::: Testo di partenza :::

Quando nel 1971 uscì Pagine di guerriglia. L’esperienza dei garibaldini della Valsesia di Cesare Bermani (Milano, Sapere), l'accoglienza della critica fu piuttosto fredda.
La novità di una ricerca fondata in larga parte sulle testimonianze orali, lo spazio riservato dall'autore ai comportamenti spontanei, il suo rifiuto di ogni "beatificazione" della resistenza e l'impegno a far luce sulle sue "zone d'ombra" spiegano il silenzio della sinistra ufficiale e del mondo accademico. Per molti militanti, per una nuova leva di storici e ricercatori quel libro fu, invece, una scoperta, divenne un punto di riferimento.
La pubblicazione, a venticinque anni di distanza, del secondo volume di Pagine di guerriglia (Istituto per la storia della resistenza e della società contemporanea in provincia di Vercelli "Cino Moscatelli", 1995, pp. XXXVII-299), cui un terzo, conclusivo, seguirà la prossima primavera, offre l'occasione per riprendere il discorso su un lavoro che non ha eguali nel panorama degli studi sulla Resistenza italiana. Bermani traccia un quadro del movimento partigiano in Valsesia attento alle storie individuali e alle esperienze collettive, alle vicende militari e alla vita quotidiana. L'intreccio di prospettive diverse - una visione dal basso, resa possibile dal recupero della soggettività dei protagonisti, ed una d'insieme - gli consente di realizzare un alto livello di iden- tificazione e, al tempo stesso, di mantenere il distacco critico necessario per cogliere difficoltà, contraddizioni e limiti del movimento resistenziale.

:::

Compito assegnato A
Nel testo sulle Pagine di guerriglia di Bermani, la frase che comincia con «Bermani traccia un quadro» indica gli aspetti a cui è attento il quadro del movimento partigiano in Valsesia. Elencali tutti.
Compito assegnato B
Prosegui il testo sulle Pagine di guerriglia di Bermani dopo l'ultima frase riportata.

::: Dati forniti :::

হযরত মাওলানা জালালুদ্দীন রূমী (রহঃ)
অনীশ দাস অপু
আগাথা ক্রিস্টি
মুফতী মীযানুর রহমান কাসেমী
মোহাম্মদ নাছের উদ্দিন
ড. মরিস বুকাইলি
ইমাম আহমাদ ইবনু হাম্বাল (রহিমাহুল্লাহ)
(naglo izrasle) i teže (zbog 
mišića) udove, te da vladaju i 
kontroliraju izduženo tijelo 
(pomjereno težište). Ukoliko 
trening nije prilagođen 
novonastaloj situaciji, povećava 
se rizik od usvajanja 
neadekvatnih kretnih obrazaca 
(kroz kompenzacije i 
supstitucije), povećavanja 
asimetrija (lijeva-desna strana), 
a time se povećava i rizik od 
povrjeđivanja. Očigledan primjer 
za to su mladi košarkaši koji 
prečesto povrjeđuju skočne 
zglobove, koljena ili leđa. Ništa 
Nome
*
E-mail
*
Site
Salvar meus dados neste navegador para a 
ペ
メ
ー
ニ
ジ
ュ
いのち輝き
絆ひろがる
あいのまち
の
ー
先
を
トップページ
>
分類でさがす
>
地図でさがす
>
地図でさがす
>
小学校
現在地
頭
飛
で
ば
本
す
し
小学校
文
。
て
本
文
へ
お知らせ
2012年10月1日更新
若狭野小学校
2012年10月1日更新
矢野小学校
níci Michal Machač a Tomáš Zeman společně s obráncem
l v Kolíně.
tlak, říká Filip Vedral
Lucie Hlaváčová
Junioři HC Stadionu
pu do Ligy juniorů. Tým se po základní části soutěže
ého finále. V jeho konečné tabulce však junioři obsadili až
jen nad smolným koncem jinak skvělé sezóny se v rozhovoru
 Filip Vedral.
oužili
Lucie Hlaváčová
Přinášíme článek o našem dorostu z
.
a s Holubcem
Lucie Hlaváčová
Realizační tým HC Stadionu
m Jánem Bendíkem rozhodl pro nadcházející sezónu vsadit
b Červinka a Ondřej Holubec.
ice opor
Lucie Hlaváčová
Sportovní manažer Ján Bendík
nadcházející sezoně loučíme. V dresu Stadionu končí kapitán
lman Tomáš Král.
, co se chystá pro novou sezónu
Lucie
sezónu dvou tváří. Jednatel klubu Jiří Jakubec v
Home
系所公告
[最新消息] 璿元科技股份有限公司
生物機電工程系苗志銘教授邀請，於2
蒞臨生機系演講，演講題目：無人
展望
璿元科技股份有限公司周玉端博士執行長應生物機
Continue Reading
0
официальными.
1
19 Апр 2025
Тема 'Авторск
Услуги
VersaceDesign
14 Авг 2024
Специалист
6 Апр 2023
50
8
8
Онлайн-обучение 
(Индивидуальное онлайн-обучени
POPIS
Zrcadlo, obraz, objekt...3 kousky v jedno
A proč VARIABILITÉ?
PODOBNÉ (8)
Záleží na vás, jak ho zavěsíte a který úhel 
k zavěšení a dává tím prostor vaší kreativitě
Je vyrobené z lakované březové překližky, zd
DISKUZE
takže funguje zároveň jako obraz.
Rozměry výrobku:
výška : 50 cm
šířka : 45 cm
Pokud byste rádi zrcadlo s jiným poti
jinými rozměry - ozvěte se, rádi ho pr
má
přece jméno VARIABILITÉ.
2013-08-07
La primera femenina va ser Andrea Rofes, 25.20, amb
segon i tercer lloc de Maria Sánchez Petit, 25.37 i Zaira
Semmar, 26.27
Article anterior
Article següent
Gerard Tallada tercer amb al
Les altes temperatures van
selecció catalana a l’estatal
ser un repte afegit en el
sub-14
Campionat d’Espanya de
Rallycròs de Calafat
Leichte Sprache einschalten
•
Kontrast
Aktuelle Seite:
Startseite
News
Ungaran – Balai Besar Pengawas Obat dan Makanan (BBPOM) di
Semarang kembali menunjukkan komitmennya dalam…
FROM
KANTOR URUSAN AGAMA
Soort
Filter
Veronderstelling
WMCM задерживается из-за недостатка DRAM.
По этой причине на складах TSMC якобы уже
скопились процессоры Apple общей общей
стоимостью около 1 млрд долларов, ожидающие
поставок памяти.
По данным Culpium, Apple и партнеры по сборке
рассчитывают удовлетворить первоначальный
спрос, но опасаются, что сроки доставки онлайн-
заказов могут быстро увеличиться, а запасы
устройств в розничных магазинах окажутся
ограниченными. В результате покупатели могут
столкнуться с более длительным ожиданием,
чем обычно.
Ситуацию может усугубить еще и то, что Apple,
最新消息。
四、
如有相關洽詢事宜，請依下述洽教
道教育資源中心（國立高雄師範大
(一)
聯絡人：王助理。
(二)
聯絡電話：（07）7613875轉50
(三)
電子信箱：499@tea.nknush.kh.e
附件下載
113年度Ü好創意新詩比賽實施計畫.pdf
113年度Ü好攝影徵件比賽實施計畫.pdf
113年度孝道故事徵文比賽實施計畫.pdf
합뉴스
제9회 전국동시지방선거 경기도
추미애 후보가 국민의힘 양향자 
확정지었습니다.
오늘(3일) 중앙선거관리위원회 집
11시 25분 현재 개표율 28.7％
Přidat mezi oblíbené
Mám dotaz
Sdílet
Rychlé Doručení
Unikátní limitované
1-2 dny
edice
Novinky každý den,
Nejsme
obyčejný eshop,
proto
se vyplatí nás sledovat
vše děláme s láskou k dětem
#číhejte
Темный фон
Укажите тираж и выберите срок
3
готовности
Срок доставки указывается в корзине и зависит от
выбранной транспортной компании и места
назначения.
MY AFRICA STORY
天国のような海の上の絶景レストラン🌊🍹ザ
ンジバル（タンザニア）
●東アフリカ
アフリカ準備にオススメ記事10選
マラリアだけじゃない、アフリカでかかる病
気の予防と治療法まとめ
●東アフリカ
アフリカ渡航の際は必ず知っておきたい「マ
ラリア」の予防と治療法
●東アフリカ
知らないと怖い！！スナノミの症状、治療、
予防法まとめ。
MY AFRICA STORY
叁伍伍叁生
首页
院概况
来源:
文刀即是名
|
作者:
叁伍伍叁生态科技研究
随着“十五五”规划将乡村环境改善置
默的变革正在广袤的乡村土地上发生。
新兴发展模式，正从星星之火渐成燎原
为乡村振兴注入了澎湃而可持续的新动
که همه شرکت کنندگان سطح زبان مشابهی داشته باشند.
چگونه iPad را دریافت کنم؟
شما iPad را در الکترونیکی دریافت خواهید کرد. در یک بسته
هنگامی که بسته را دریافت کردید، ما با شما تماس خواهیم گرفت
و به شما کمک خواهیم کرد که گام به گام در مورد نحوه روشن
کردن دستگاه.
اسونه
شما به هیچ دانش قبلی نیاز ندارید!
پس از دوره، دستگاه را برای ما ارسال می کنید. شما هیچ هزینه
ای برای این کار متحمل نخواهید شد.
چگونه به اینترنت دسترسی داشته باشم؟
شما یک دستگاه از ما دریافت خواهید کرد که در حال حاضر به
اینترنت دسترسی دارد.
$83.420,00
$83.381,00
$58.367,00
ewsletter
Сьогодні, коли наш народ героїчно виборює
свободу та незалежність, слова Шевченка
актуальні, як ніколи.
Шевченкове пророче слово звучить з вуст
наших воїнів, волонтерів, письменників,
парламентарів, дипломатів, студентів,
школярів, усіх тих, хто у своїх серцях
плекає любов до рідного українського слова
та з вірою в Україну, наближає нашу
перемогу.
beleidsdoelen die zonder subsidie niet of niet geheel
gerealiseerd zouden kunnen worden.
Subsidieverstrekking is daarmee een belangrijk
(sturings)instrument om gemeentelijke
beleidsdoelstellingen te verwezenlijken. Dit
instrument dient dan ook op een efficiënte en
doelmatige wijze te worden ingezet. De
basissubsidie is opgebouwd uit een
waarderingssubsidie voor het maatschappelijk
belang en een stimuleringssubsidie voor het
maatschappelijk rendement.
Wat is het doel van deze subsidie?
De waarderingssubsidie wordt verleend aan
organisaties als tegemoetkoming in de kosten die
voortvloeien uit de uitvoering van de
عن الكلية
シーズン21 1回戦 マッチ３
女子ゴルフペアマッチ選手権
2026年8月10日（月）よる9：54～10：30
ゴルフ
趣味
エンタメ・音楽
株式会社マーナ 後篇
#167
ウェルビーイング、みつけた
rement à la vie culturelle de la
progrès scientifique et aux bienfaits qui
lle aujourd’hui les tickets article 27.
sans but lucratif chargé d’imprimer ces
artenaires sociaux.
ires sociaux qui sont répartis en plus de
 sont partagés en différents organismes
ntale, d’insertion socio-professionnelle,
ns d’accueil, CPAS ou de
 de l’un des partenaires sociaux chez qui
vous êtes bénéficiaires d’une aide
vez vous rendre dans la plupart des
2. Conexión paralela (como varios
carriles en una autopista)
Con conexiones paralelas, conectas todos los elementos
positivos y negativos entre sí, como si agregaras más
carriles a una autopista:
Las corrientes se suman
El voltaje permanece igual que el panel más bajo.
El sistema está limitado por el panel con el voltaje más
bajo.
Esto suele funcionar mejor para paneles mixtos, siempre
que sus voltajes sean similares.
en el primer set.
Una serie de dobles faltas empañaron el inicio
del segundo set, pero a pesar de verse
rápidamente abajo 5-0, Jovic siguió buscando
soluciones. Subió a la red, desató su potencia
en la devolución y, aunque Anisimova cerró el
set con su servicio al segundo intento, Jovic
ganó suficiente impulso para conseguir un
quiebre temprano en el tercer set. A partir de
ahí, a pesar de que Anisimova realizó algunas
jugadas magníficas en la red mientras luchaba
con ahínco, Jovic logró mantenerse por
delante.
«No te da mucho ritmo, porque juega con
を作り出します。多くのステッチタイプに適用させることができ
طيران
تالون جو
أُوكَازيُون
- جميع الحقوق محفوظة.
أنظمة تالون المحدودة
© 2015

:::

Risultato A
- le storie individuali
- le esperienze collettive
- le vicende militari
- la vita quotidiana

Risultato B
Giudizi rigorosi
Lo studioso novarese descrive la nascita dei primi nuclei partigiani all 'indomani dell'8 settembre, le azioni e i rastrellamenti, l'esperienza della "zona libera", le dinamiche spontanee e il lavoro di organizzazione teso a trasformare le "bande" in un esercito partigiano, i rapporti con la popolazione, le storie dei comandanti e commissari politici, di industriali e fascisti. Analizza lo spirito d’indipendenza delle formazioni, spesso recalcitranti alle direttive dei comandi, i pericoli connessi ad un’eccessiva autonomia, le forme di approvvigionamento e il sistema di assistenza sanitaria, i percorsi che portano ad entrare nella resistenza.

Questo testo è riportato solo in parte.